■ WORK ORDER: Using the material that follows, say how many lines contain the string "significant". Answer with a number only.

══ RECORD EXTRACTS

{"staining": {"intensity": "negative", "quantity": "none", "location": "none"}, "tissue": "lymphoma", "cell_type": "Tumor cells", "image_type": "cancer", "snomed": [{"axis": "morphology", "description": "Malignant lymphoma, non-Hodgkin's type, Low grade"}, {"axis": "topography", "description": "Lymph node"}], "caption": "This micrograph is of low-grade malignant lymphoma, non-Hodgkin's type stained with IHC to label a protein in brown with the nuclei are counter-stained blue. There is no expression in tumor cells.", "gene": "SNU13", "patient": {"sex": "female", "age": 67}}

════
══ RECORD EXTRACTS

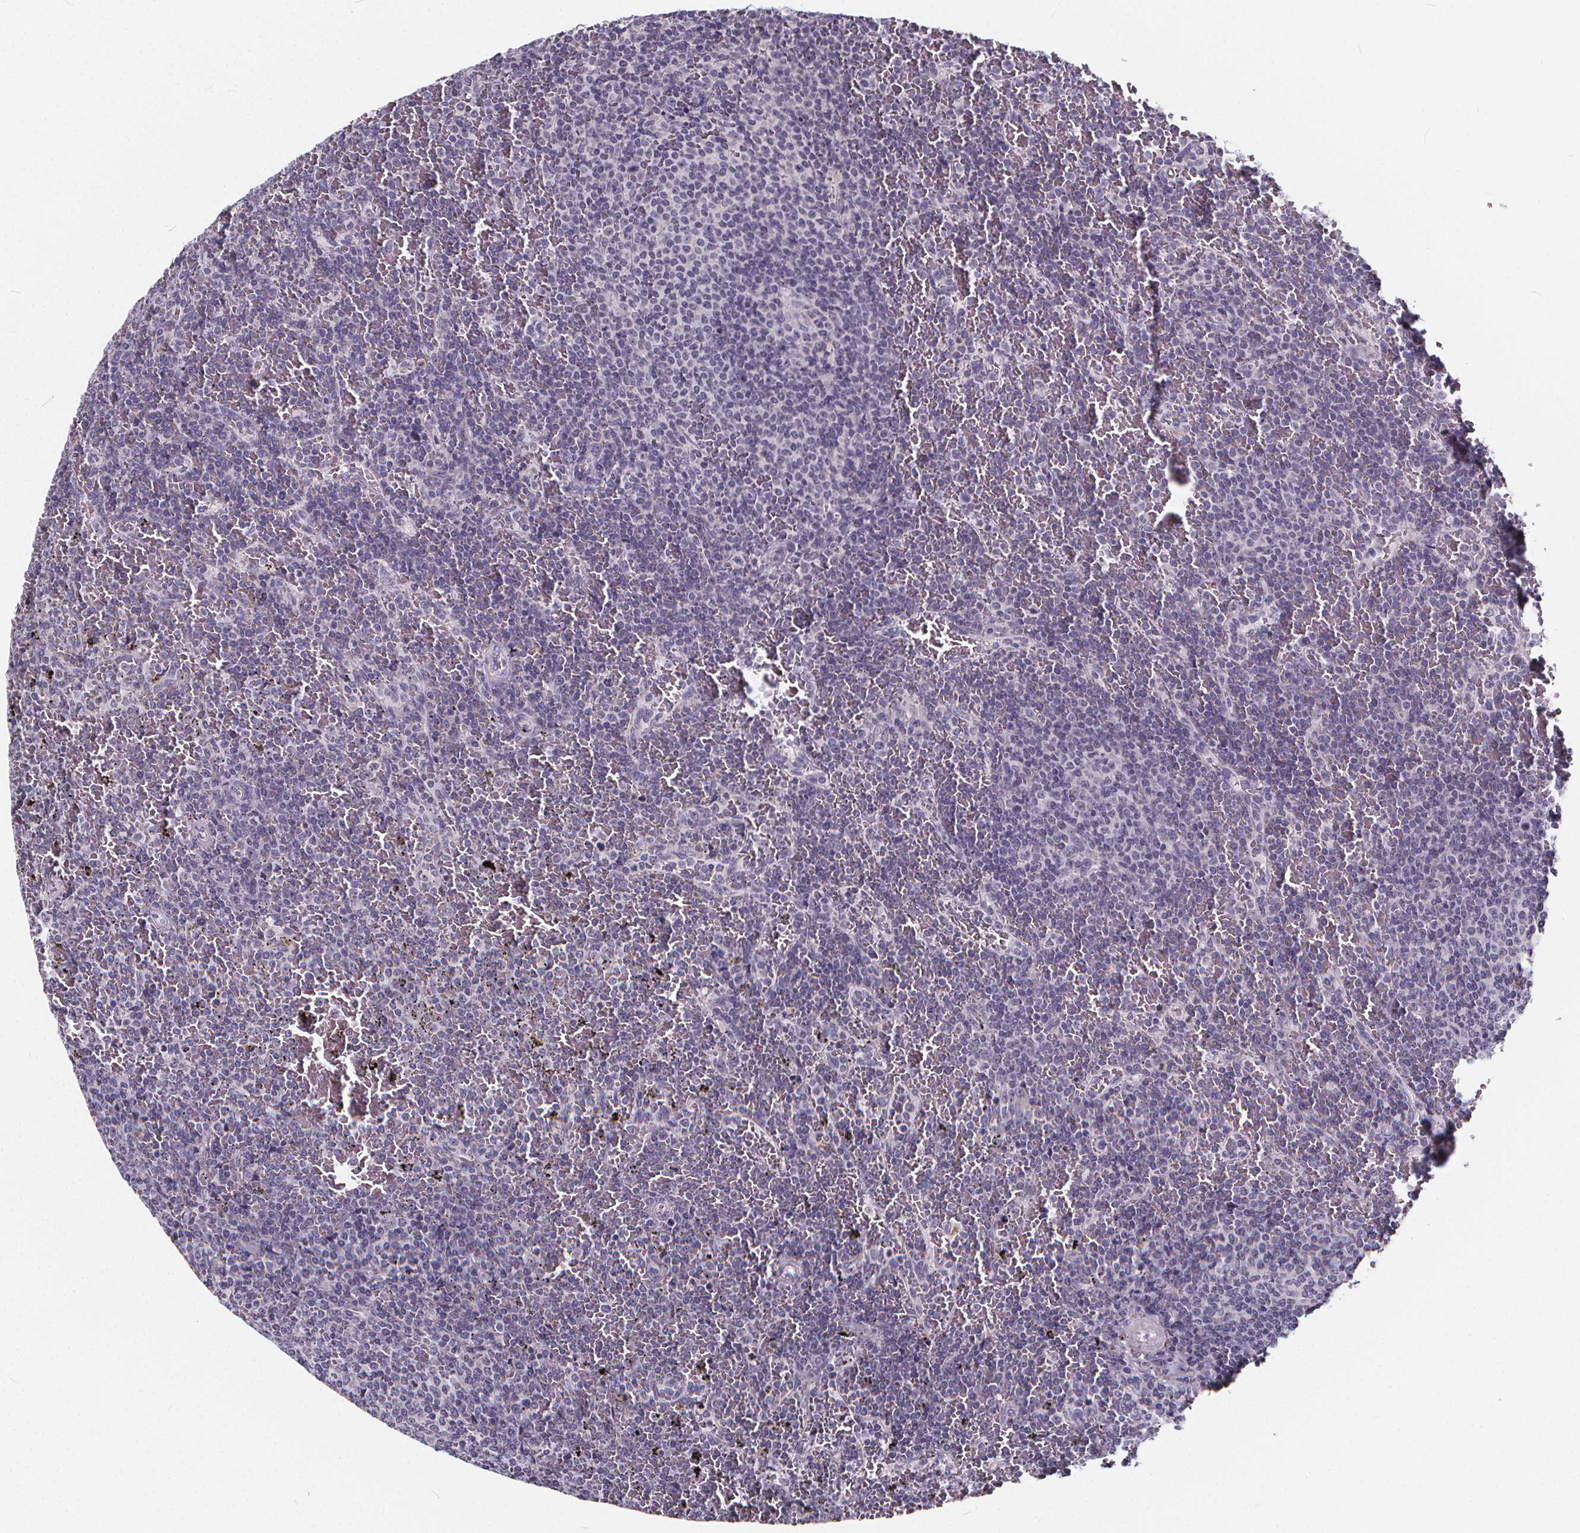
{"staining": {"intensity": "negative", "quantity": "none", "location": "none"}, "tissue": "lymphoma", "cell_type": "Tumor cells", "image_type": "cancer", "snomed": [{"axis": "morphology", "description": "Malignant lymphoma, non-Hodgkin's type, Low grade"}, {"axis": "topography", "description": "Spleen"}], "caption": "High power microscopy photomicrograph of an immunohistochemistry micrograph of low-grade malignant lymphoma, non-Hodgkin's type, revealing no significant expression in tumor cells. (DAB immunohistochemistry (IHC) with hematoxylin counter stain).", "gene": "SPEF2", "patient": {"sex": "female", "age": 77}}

════
══ RECORD EXTRACTS

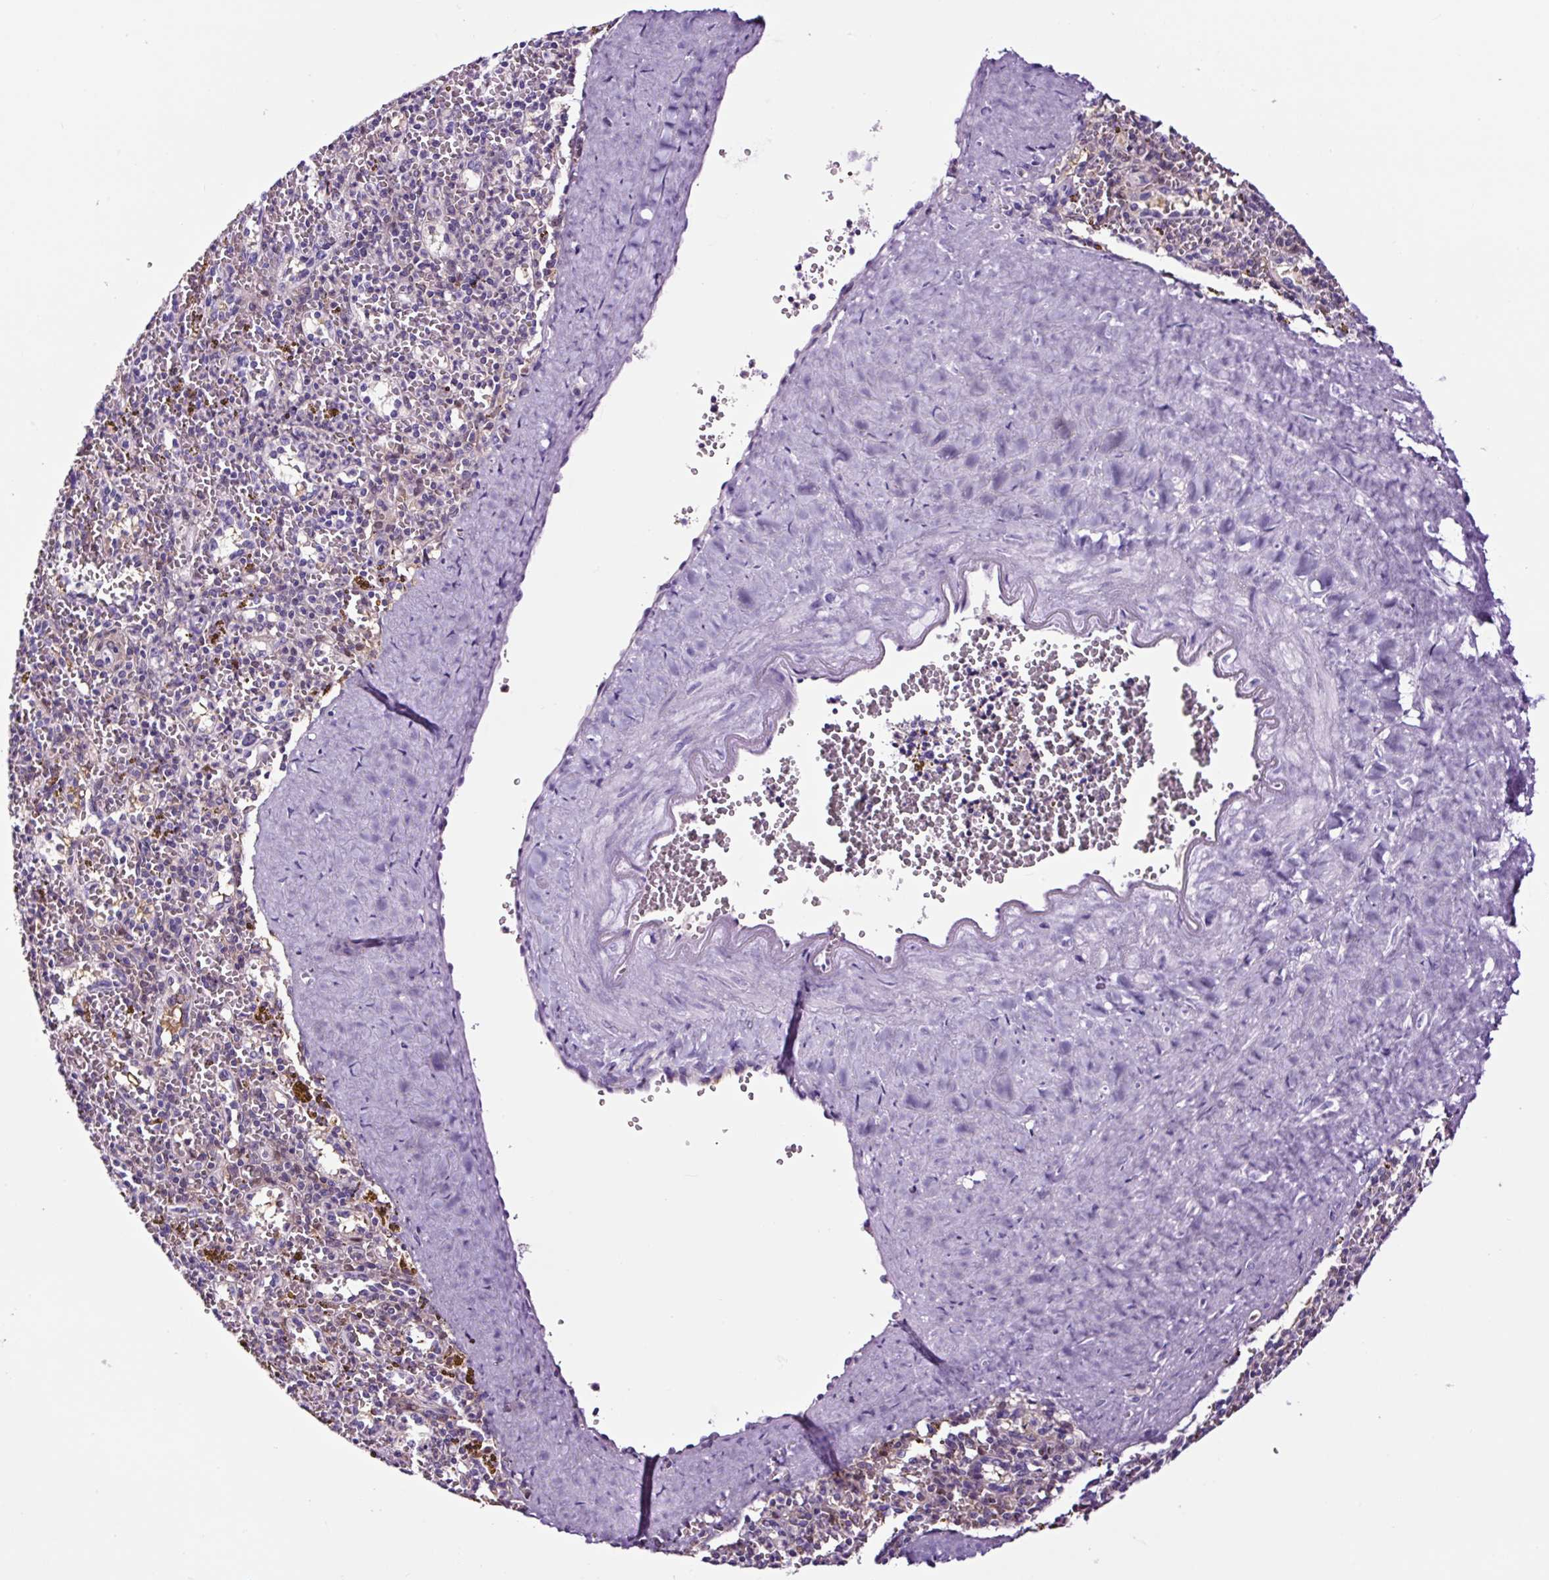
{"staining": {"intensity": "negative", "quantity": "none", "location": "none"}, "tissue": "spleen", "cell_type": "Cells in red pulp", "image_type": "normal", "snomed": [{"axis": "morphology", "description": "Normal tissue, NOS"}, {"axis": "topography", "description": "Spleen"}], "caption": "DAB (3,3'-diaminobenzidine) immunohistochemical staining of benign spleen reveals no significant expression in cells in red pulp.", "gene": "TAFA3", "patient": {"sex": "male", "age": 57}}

════

■ OUTPUT FOR THIS TASK: 2